Sylvia emphasizes that the caregivers are the key to successful outcomes: their willingness to work with her team, as well as caseworkers, teachers and, most important, the child. “The caregiver parents understand that these are children, they’re learning, and where they are today is not where they will be tomorrow. And they’ll take what they’re learning with them.”

Continual need for Treatment Foster Care Caregiver Parents

Children’s Aid has 21 Treatment Foster Care families, serving 15 children or more each year, and is always recruiting new caregivers. “The pandemic affected how many children were referred, and many of the children who entered Treatment Foster Care during the pandemic have been reunited with their birth families,” says Marcia Fisher, Administrator of Treatment Foster Care. “All of the children experience grief and loss because they’re not with their families, and many have behavioral and mental health issues, so the Treatment Foster Care caregivers must be very supportive.”

Sylvia is proud that her team has doubled the number of caregivers in the pool since she’s been here.

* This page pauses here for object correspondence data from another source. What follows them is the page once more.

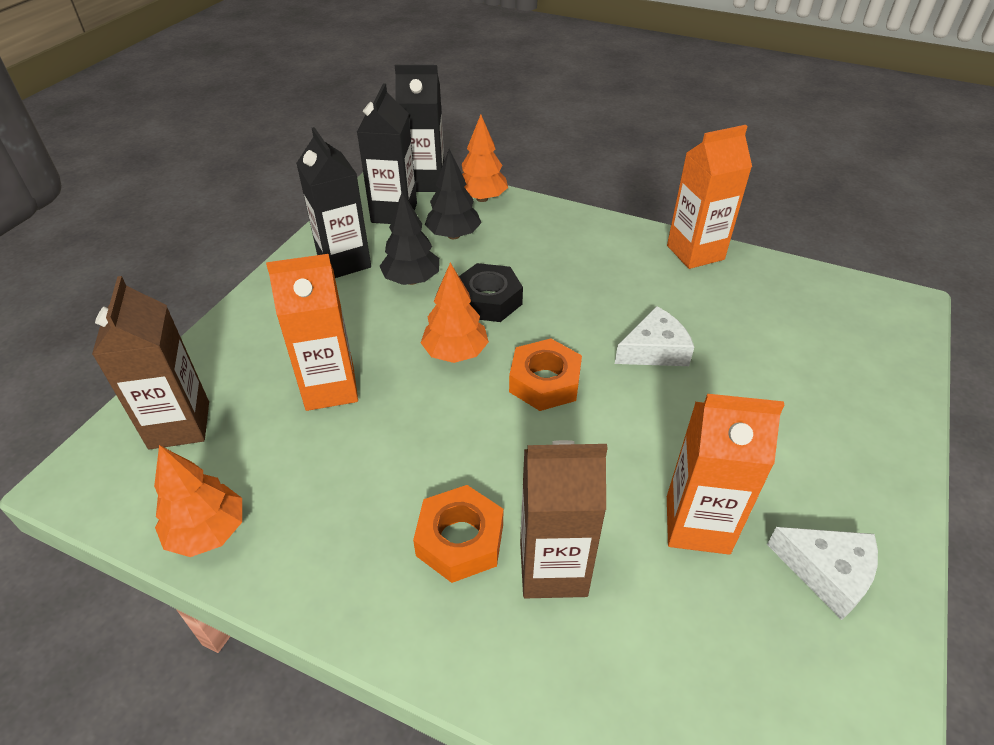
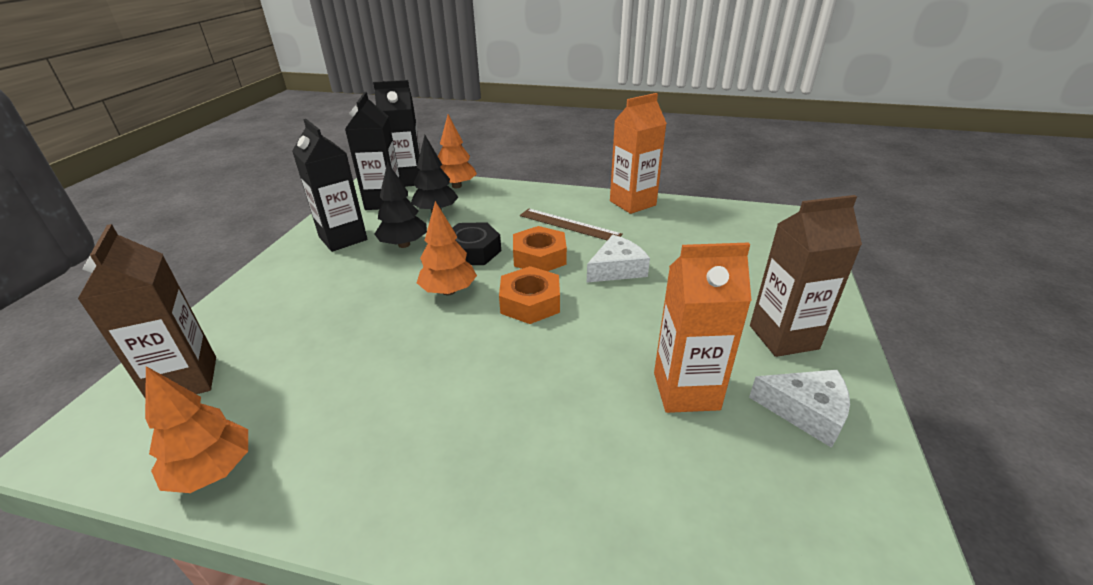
camera: 10 degrees left, 10 degrees down
(330, 388) = (336, 331): orange carton -> none
(460, 540) = (473, 437): orange nut -> orange nut (539, 257)
(553, 568) = (565, 447): brown carton -> brown carton (783, 337)
(609, 276) = (569, 225): none -> brown ruler

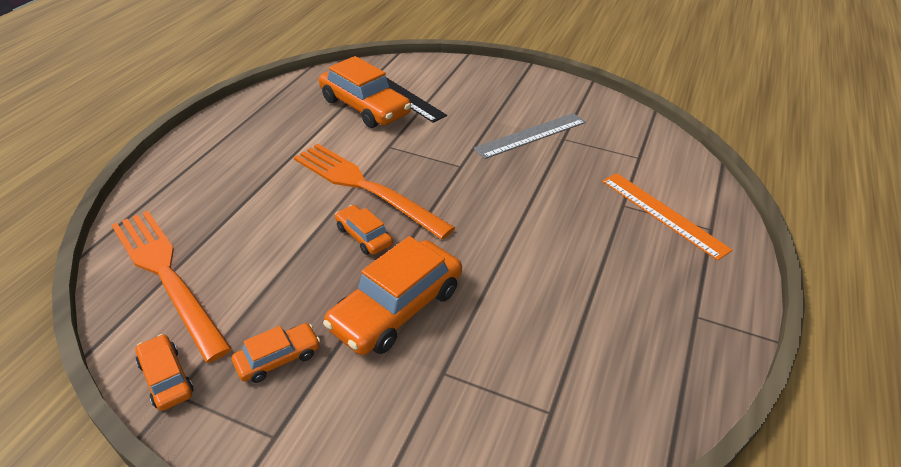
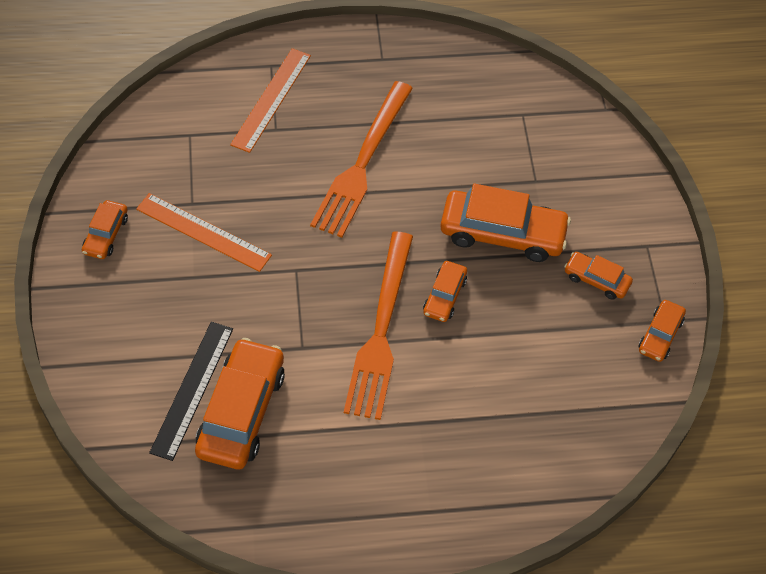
camera: 120 degrees left, 15 degrees up
(167, 276) = (587, 409): orange fork -> orange fork (362, 163)
(531, 135) = (203, 232): grey ruler -> orange ruler
(557, 97) = (106, 235): none -> orange car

Of the children placed in our Treatment Foster Care last year, 85% show improved school performance, and toward the primary goal of reunifying families, 70% were discharged to a less restrictive level of care, including family reunifications and adoptions.

“It’s not enough that we want parents to be in our pool as foster or caregiver parents: we have to ensure they understand that the children must be treated with empathy and love,” Sylvia says.